Exercise instructions:
When the string "content" is part of a line below, that line should be copied.
-=-=-=-=-
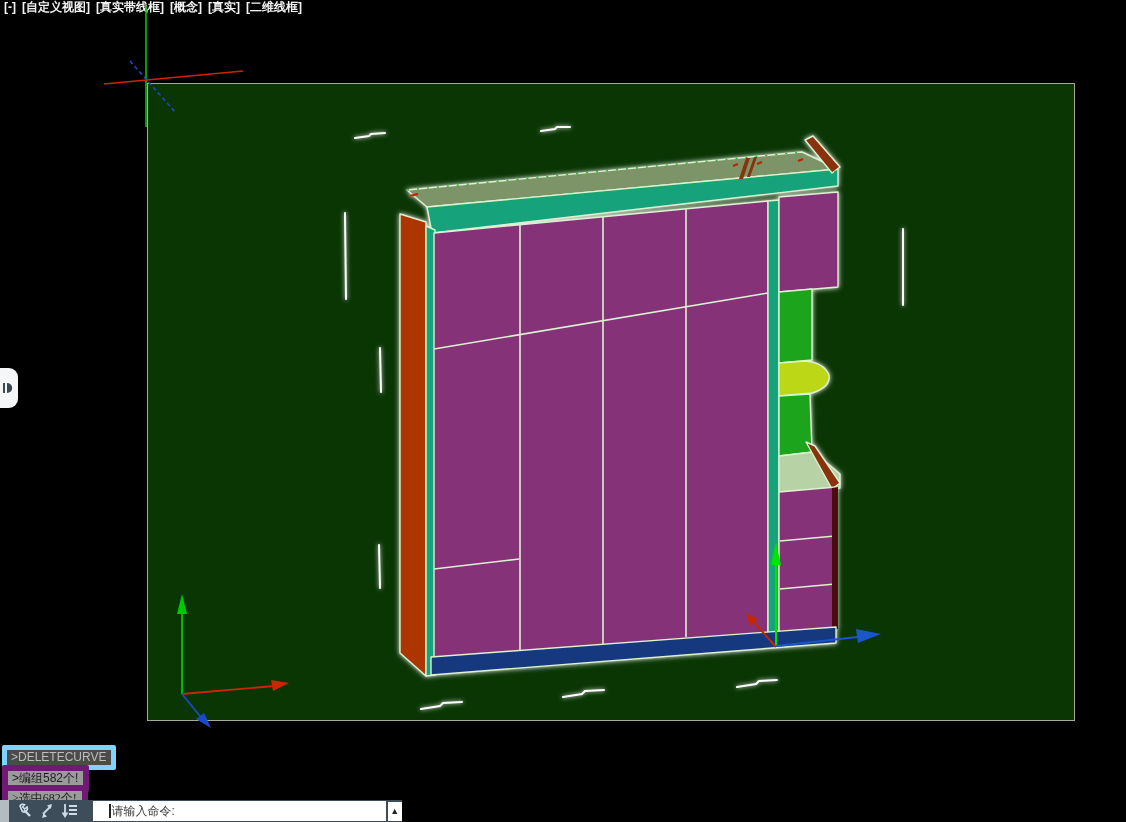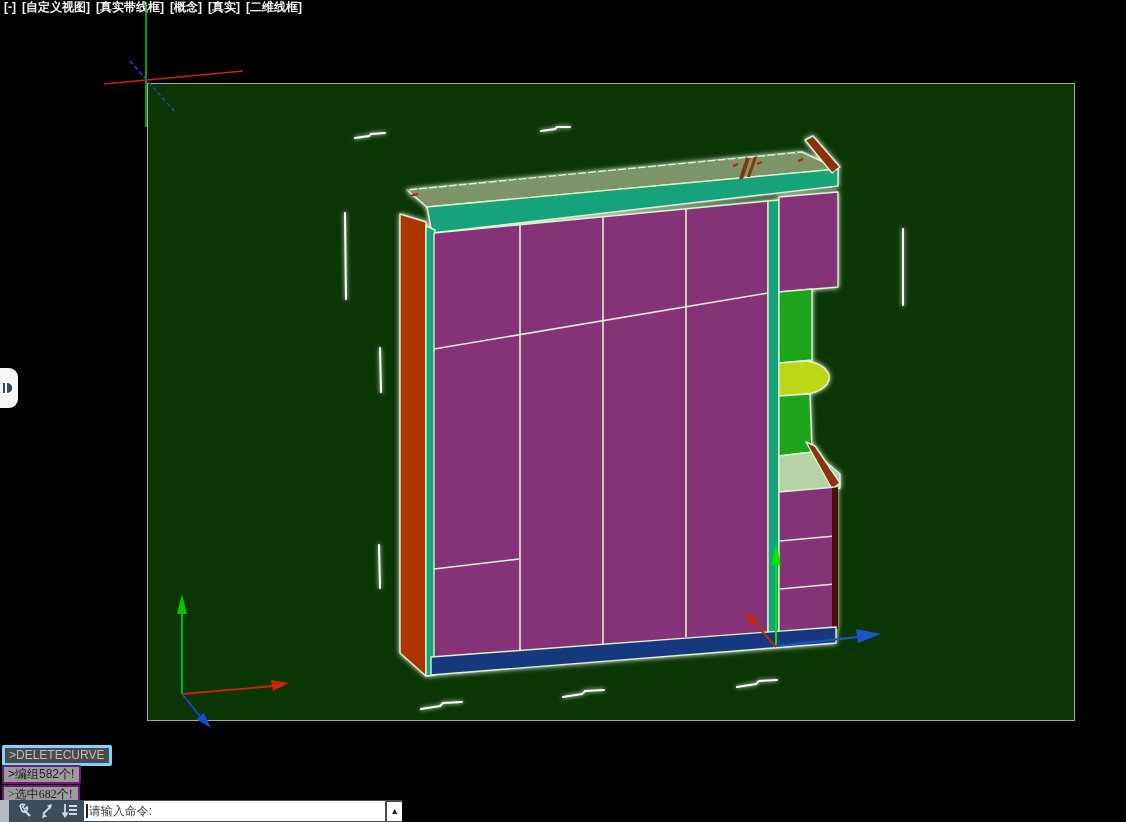--- a/index.html
+++ b/index.html
@@ -21,30 +21,30 @@
   .viewport{position:absolute;left:147px;top:83px;width:928px;height:638px;
     background:var(--viewport-bg);border:1px solid var(--viewport-border);}
 
   .overlay{position:absolute;left:0;top:0;width:1126px;height:822px;pointer-events:none;}
 
   .sidetab{position:absolute;left:0;top:368px;width:18px;height:40px;background:#f4f6f7;
     border-radius:0 9px 9px 0;display:flex;align-items:center;justify-content:center;}
 
   .history{position:absolute;left:2px;font-size:12px;line-height:14px;padding:0 5px 1px 4px;
     border-radius:2px;white-space:nowrap;}
-  .hist-dark{top:745px;background:#4b4b4b;border:3px solid #7dd3fc;color:#bdbdbd;}
-  .hist-lite{background:#9b9b9b;border:2px solid #701a75;color:#1c1c1c;}
+  .hist-dark{top:745px;background:#4b4b4b;border:5px solid #7dd3fc;color:#bdbdbd;}
+  .hist-lite{background:#9b9b9b;border:6px solid #701a75;color:#1c1c1c;}
   .h2{top:765px;} .h3{top:785px;font-family:Liberation Serif, serif;}
 
   .cmdbar{position:absolute;left:0;top:800px;width:402px;height:22px;
     background:var(--commandbar-bg);display:flex;align-items:center;}
   .cmd-grip{width:9px;height:22px;background:#b3bcc3;margin-right:5px;}
   .cmd-icon{width:18px;height:16px;margin:0 2px;flex:0 0 auto;cursor:pointer;}
-  .cmd-input{margin-left:4px;width:306px;height:20px;background:#fff;display:flex;
-    align-items:center;padding-left:2px;font-size:12px;color:#3c3c3c;cursor:text;}
+  .cmd-input{margin-left:13px;width:306px;height:20px;background:#fff;display:flex;
+    align-items:center;padding-left:16px;font-size:12px;color:#3c3c3c;cursor:text;}
   .caret{width:2px;height:14px;background:#222;margin-right:1px;}
   .cmd-scroll{margin-left:2px;width:15px;height:19px;background:#fff;color:#222;
     font-size:9px;display:flex;align-items:center;justify-content:center;cursor:pointer;}
 
   
   .c-purple{fill:var(--purple);} .c-teal{fill:var(--teal);} .c-sage{fill:var(--sage-top);}
   .c-rust{fill:var(--rust);} .c-rustd{fill:var(--rust-dark);} .c-green{fill:var(--green-shelf);}
   .c-chart{fill:var(--chartreuse);} .c-pale{fill:var(--pale-shelf);} .c-navy{fill:var(--navy-base);}
   .c-dark{fill:var(--dark-strip);}
   .s-pale{stroke:var(--pale-line);stroke-width:1.4;stroke-linejoin:round;}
-=-=-=-=-
Solution:
     border-radius:0 9px 9px 0;display:flex;align-items:center;justify-content:center;}
     font-size:9px;display:flex;align-items:center;justify-content:center;cursor:pointer;}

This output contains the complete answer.